What Questions should you ask your Interviewer(s)

Interviewers usually ask the candidate if they would like to ask any questions towards the end of the interview. You can ask multiple questions if you’d like. In fact, when responding it's good to say something like “Yes I have 2 questions to ask (or whatever number you have)” and then take it from there. It is always good to ask a question that links to your job and makes you look good in the interviewer's eyes. Here are ten great questions that you can ask that will help you secure your next job.

1. What skills and experiences would make an ideal candidate?


This is a great open-ended question that will have the interviewer put his or her cards on the table and state exactly what the employer is looking for. If the interviewer mentions something you didn’t cover yet, now is your chance.

2. What is the single largest problem facing your staff and would I be in a position to help you solve this
problem?


This question not only shows that you are immediately thinking about how you can help the team; it also encourages the interviewer to envision you working at the position.

3. What have you enjoyed most about
working here?


This question allows the interviewer to connect with you on a more personal level, sharing his or her feelings. The answer will also give you unique insight into how satisfied people are with their jobs there. If the interviewer is pained to come up with an answer to your question, it’s a big red flag.

4. What constitutes success at this position and this firm or non-profit?


This question shows your interest in being successful there, and the answer will show you both how to get ahead and whether it is a good fit for you.

5. Do you have any hesitations about my qualifications or experience?


This question can be a little gutsy. Also, you’ll show that you’re confident in your skills and abilities.

6. Do you promote continuing education and professional training?


This is a great positioning question, showing that you are interested in expanding your knowledge and ultimately growing with the employer.

7. Can you tell me about the team I would be working with?

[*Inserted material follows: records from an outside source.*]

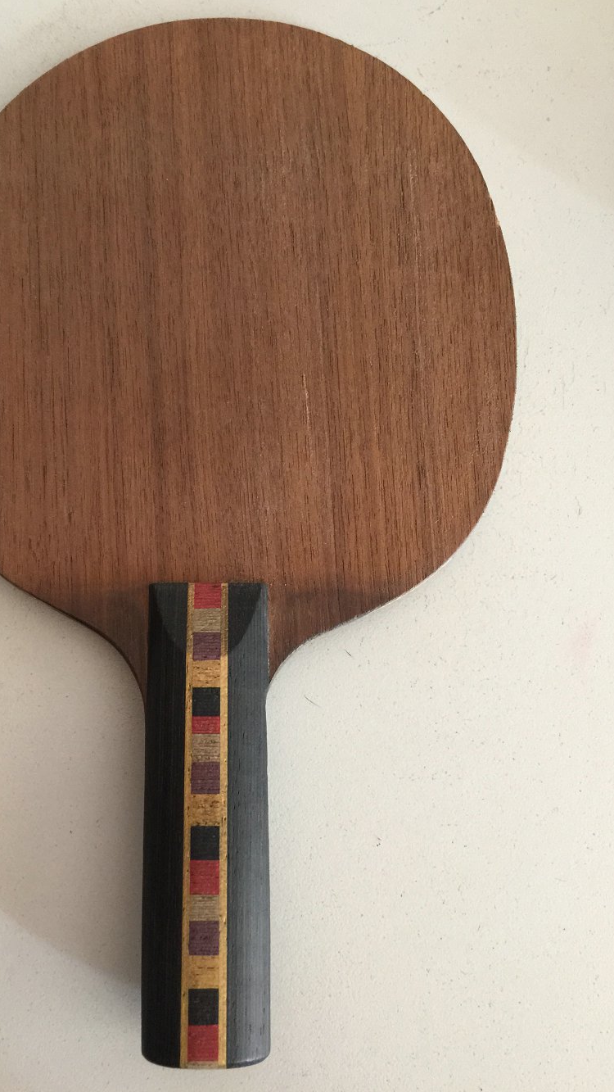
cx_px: 215
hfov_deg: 36.4
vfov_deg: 61.0
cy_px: 551
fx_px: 926
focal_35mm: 32
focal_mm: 4.15
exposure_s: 1/15
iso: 100
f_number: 2.2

Notice how the question is phrased; it assumes you will get the job. This question also tells you about the people you will interact with on a daily basis, so listen to the answer closely.

8. What can you tell me about your new products or plans for growth?


This question should be customised for your particular needs. Do your homework on the employer’s site beforehand and mention a new product or service it’s launching to demonstrate your research and interest. The answer to the question will give you a good idea of where the employer is headed.

9. Who previously held this position or is this a newly created position?


This seemingly straightforward question will tell you whether that person was promoted or fired or if he/she quit or retired. That, in turn, will provide a clue to whether: there’s a chance for advancement, employees are unhappy, the place is in turmoil or the employer has workers around your age.

10. What is the next step in the process?


This is the essential last question and one you should definitely ask. It shows that you’re interested in moving along in the process and invites the interviewer to tell you how many people are in the running for the position.